The so-called Defending Ukraine Sovereignty Act would mandate U.S. sanctions on Putin and an array of top Russian officials as well as on at least three major financial institutions.

It would also penalize services such as the SWIFT international banking network if they deal with sanctioned Russians.

The act would provide $500 million in additional military aid to Ukraine to face off a Russian invasion, more than doubling what the Biden administration has provided in the past year.

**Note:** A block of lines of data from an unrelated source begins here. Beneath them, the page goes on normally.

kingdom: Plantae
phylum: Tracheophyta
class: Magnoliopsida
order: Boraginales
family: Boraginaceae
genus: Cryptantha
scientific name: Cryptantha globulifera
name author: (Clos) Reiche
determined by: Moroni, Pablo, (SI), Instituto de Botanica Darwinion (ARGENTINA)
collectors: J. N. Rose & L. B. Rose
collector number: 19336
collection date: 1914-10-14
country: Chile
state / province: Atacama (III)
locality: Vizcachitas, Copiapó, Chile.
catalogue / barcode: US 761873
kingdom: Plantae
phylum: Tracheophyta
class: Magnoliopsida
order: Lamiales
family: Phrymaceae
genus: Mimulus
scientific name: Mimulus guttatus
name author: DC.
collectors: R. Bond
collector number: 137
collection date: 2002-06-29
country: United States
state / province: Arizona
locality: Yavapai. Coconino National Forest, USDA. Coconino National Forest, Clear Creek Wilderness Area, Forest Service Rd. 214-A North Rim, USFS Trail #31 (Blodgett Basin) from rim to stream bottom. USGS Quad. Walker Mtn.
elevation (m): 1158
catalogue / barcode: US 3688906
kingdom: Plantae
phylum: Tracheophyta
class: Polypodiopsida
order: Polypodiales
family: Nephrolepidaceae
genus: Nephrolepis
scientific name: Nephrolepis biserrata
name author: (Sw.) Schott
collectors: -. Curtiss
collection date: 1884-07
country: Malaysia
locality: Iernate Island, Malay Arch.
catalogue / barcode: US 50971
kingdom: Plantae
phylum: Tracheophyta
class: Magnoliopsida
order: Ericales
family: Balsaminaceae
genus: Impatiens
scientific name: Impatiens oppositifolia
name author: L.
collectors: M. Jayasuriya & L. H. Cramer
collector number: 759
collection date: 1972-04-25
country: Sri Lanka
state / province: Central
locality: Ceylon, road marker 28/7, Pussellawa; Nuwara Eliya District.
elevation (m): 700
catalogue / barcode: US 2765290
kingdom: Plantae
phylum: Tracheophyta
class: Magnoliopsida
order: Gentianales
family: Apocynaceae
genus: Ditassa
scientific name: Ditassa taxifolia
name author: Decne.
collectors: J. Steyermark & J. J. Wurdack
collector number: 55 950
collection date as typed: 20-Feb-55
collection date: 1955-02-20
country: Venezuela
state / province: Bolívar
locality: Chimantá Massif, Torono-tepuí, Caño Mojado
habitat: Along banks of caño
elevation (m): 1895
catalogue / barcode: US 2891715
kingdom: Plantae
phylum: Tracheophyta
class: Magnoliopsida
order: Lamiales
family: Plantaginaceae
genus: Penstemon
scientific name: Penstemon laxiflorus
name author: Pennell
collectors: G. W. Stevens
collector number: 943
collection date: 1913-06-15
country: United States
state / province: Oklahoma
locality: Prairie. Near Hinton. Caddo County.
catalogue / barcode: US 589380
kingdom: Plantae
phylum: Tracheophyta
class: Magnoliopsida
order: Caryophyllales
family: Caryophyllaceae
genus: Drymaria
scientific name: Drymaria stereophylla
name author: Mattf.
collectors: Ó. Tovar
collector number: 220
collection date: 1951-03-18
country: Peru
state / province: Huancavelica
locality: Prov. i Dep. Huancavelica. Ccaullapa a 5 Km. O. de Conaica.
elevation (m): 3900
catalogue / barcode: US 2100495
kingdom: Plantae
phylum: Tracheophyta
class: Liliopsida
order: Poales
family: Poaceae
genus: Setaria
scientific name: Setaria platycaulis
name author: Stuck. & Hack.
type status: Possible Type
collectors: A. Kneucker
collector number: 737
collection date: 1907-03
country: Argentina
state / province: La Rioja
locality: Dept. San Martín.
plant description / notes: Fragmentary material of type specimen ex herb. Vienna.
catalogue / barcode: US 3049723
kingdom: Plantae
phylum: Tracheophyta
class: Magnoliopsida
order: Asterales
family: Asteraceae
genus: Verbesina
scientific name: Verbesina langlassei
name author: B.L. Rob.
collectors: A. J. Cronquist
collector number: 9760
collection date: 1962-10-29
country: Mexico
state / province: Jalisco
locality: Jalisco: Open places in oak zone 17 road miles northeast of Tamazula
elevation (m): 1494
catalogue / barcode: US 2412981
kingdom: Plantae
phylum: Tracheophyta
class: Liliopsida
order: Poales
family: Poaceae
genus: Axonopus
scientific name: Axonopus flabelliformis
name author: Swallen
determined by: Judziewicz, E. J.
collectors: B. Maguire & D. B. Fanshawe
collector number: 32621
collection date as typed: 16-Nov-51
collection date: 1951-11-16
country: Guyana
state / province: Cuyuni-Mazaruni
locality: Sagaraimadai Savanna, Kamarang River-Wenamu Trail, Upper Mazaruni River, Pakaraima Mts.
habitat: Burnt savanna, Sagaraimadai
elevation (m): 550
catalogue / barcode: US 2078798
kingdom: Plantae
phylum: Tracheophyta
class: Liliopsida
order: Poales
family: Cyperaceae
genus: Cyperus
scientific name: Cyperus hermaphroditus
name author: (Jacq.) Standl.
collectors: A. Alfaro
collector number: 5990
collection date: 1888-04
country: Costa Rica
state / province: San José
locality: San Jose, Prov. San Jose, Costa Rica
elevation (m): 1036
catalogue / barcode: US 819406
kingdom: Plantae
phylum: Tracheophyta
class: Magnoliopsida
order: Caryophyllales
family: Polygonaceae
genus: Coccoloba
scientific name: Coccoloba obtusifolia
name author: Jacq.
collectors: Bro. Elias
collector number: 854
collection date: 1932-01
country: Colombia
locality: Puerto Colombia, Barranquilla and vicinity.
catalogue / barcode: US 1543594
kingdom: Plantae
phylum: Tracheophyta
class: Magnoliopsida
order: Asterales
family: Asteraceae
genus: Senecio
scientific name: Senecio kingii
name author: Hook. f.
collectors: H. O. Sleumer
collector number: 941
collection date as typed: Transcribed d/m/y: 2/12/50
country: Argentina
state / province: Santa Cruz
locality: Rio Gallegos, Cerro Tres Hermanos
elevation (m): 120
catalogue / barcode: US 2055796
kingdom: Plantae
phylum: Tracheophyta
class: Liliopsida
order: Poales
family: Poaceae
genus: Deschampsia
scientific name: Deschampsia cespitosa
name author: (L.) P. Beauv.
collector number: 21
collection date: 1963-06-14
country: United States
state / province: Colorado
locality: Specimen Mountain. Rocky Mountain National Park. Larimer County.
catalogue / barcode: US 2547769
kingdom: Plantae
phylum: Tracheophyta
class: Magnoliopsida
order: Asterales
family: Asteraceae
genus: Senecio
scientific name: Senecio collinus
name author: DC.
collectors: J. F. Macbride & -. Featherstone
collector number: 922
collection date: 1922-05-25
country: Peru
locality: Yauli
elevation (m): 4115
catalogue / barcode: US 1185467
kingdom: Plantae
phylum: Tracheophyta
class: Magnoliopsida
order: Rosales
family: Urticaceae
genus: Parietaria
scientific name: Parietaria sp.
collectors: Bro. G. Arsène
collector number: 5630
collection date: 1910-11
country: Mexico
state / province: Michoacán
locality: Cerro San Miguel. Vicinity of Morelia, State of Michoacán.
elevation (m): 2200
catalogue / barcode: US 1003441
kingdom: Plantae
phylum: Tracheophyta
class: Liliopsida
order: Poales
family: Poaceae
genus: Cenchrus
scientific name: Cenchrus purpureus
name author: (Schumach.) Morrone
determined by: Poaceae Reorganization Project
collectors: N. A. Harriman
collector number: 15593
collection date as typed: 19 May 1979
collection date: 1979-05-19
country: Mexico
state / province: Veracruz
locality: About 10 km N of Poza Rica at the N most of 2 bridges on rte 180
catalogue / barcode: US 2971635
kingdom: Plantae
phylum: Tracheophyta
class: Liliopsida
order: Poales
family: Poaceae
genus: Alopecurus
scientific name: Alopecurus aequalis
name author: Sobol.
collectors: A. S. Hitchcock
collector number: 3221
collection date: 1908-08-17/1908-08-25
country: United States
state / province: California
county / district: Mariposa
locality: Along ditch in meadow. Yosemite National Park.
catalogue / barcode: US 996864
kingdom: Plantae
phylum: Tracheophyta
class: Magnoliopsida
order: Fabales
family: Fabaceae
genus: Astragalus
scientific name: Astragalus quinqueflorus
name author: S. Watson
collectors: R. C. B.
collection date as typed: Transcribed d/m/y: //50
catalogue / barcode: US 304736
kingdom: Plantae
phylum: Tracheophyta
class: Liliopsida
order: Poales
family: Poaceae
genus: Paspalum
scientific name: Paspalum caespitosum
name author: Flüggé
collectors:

U.S. lawmakers across party lines take a hard line against Putin, who has denied plans to invade Ukraine but made security demands including guarantees that NATO will not expand into its neighbor, where a pro-Moscow insurgency has raged since 2014.

But the Democratic-led legislation comes amid a feud in Congress as Republicans led by Senator Ted Cruz call a vote on a bill that would slap sanctions on businesses involved in Nord Stream 2, a gas pipeline built from Russia to Germany that has long been opposed by Ukraine which fears losing leverage.

Democrats agreed to the vote in a deal in which Cruz lifted a months-long holdup of Biden's ambassadorial nominees, but the Biden administration has been pressing hard against his bill, saying it would put at risk an understanding with Germany to stop the pipeline if Russia invades Ukraine.

Cruz's bill "will undermine our efforts to deter Russia and remove leverage the United States and our allies and partners possess in this moment all to score political points at home," National Security Council spokeswoman Emily Horne said.

She said the administration backed Menendez's bill as it would "trigger severe costs to Russia’s economy," she said.